Он первым был, кто предпочесть посмел
Одну — другой, кто мыкал и немел,[823]
Стараясь чувство выразить впервые;
Кто, чтоб своей любимой угодить,
Мог кувыркаться, на руках ходить
И мины корчить самые смешные,
И маяться, узрев, что не нужны ей
Его старанья. Грех и суета —
Когда нас внешним дразнит красота,
Поддавшись ей, легко спуститься до скота.
В любви мы слишком многого хотим
Иль слишком малого: то серафим,
То бык нас манит:[824] а виной — мы сами;
Тщеславный Бабуин был трижды прав,
Возвышенную цель себе избрав;[825]
Но не достигнув цели чудесами,
Чудит иначе: слезными глазами
Уставясь ей в глаза: мол, пожалей! —
Он лапой желто-бурою своей[826]
(Сильна Природа-мать!) под юбку лезет к ней.

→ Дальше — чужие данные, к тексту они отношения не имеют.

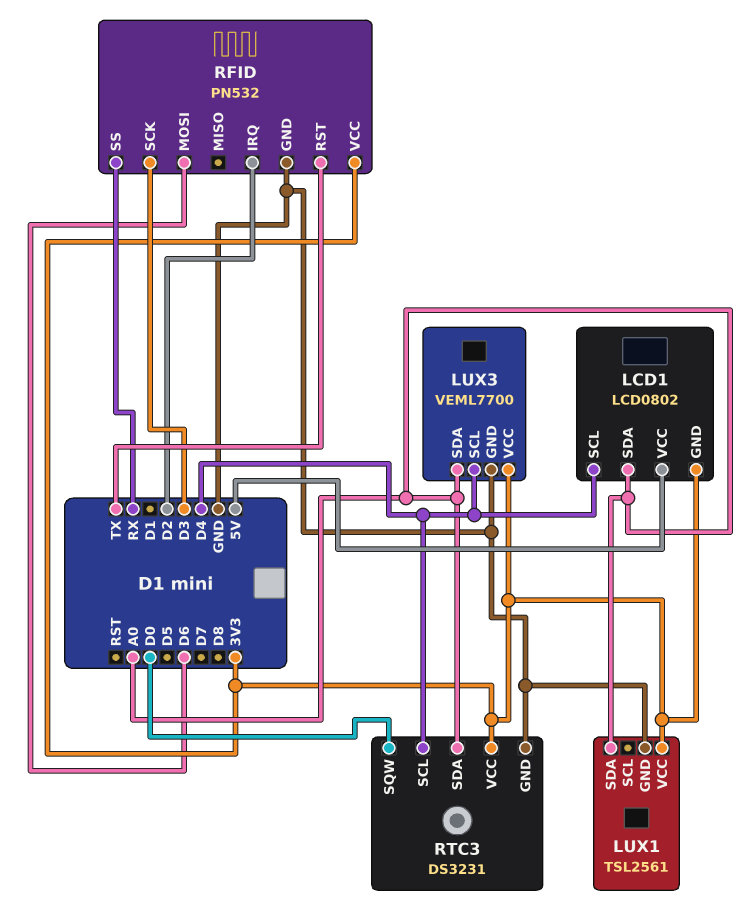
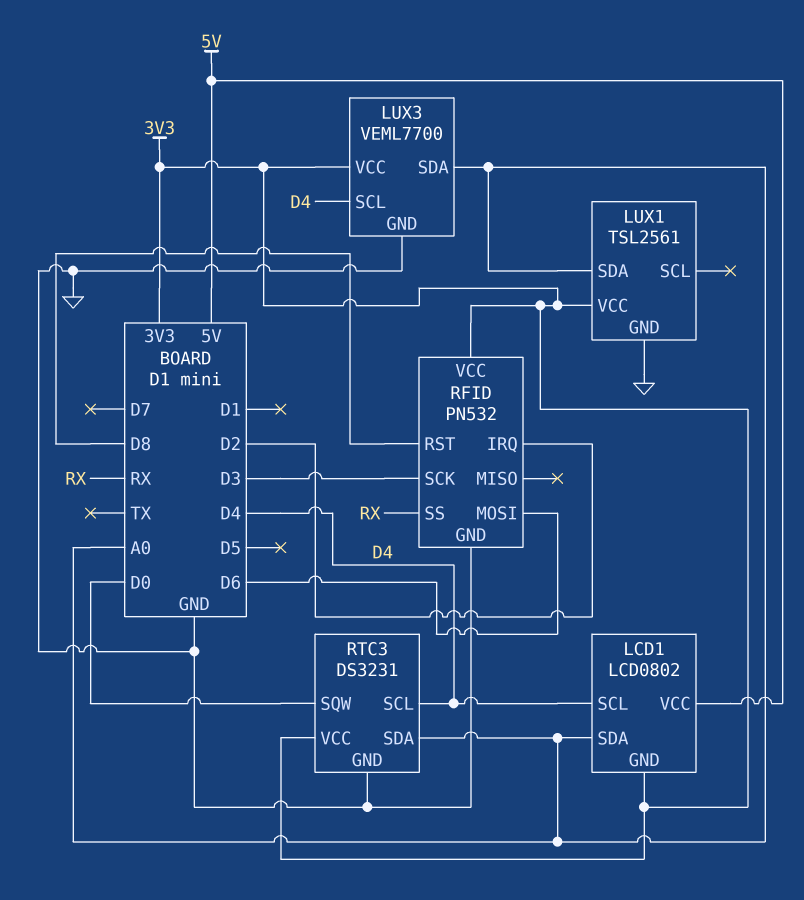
RFID pin RST: TX -> D8

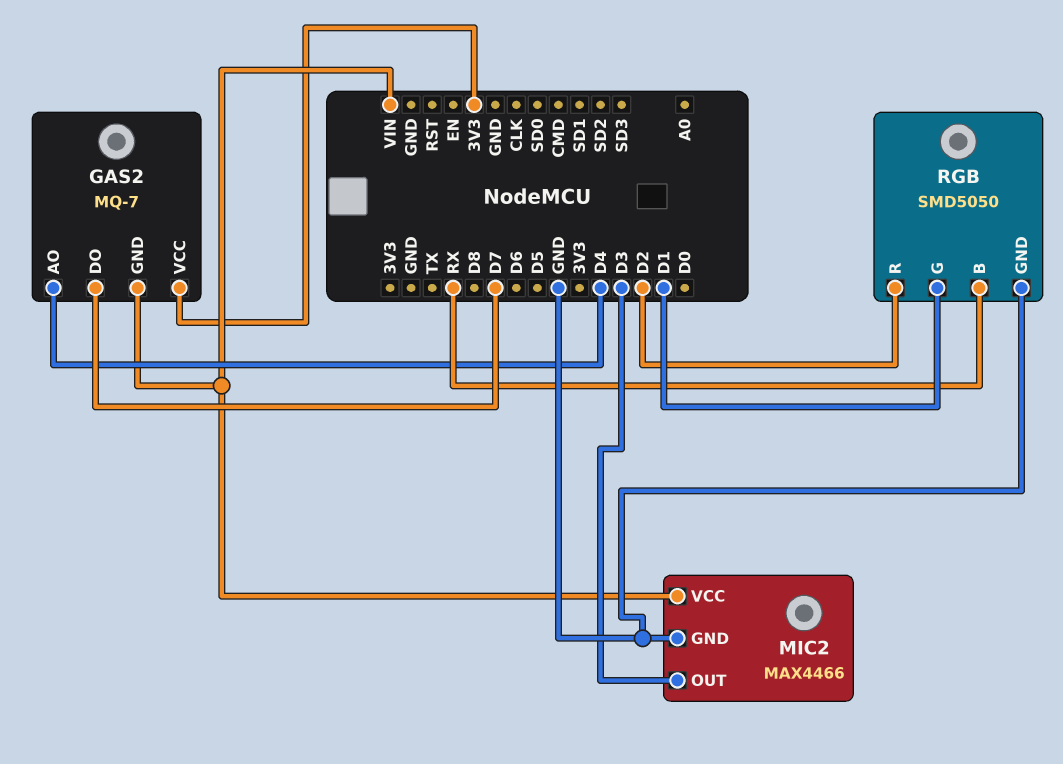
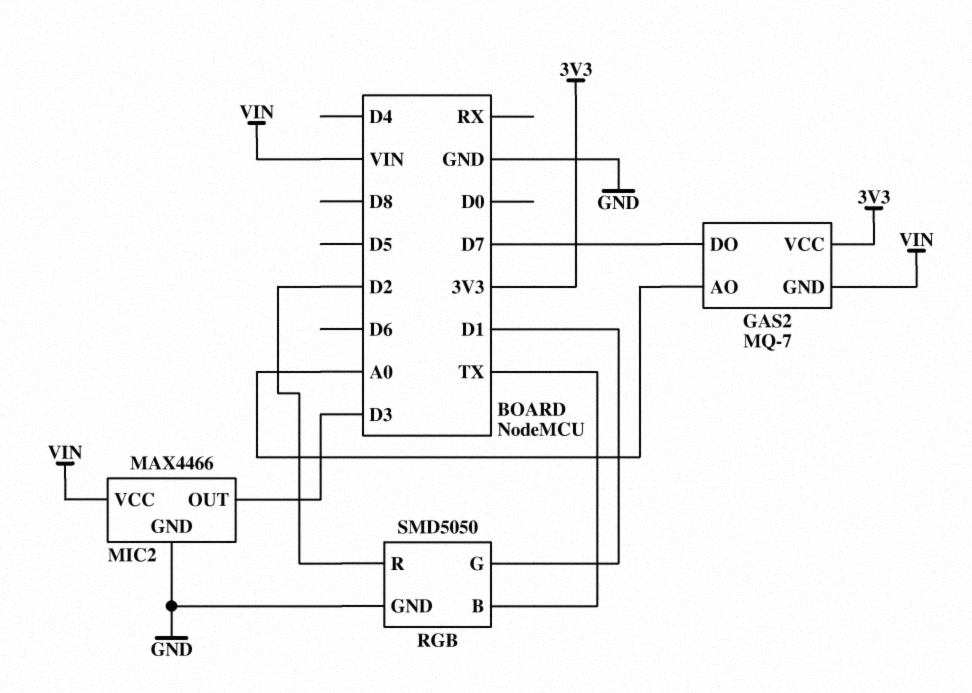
GAS2 pin AO: D4 -> A0
RGB pin B: RX -> TX

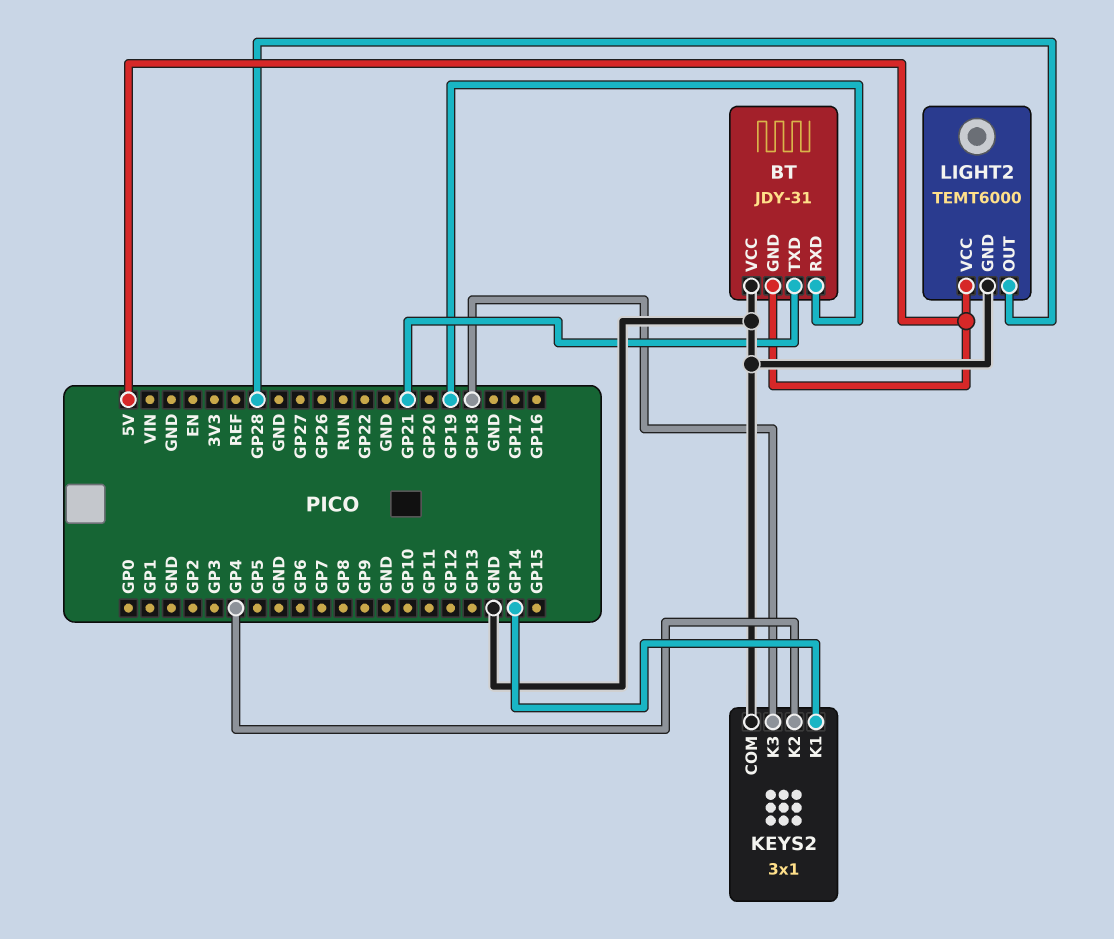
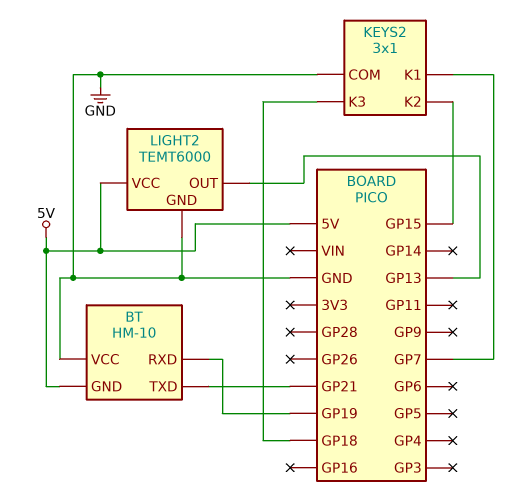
BT: JDY-31 -> HM-10
KEYS2 pin K1: GP14 -> GP7
KEYS2 pin K2: GP4 -> GP15
LIGHT2 pin OUT: GP28 -> GP13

Сперва ей невдомек: на что ему
Сие? И непонятно: почему
Ей стало вдруг так жарко и щекотно?
Не поощряя — но и не грозя,
Отчасти тая — но еще не вся,
Она, наполовину неохотно,
Уже почти к нему прильнула плотно...
Но входит брат внезапно, Тефелит;[827]
Гром, стук! Булыжник в воздухе летит.
Несчастный Бабуин! Он изгнан — и убит.
Из хижины разбитой поспеша,
Нашла ли новый уголок Душа?
Вполне; ей даже повезло похлеще:
Адам и Ева, легши вместе, кровь
Смешали,[828] и утроба Евы вновь,
Как смесь алхимика, нагрелась в пещи, —
Из коей выпеклись такие вещи:
Ком печени — исток витальных сил,[829]
Дающих влагу виадукам жил,
И сердце — ярый мех, вздувающий наш пыл.
И, наконец, вместилище ума —
В надежной башне наверху холма
Мозг утонченный, средоточье нитей,[830]
Крепящих всех частей телесных связь;
Душа, за эти нити ухватясь,
Воссела там. Из бывших с ней событий
Усвоив опыт лжи, измен, соитий,
Она уже вполне годилась в строй
Жен праведных. Фетх[831] было имя той,
Что стала Каину супругой и сестрой.
Кто б ни был ты, читающий сей труд
Не льстивый (ибо льстивые все врут):
Скажи, не странно ли, что брат проклятый
Все изобрел — соху, ярмо, топор,[832] —
Потребное нам в жизни до сих пор,
Что Каин — первый на земле оратай,[833]
А Сет[834] — лишь звезд унылый соглядатай,
При том, что праведник? Хоть благо чтут,
Но благо, как и зло, не абсолют:[835]
Сравненье — наш закон, а предрассудок — суд.[836]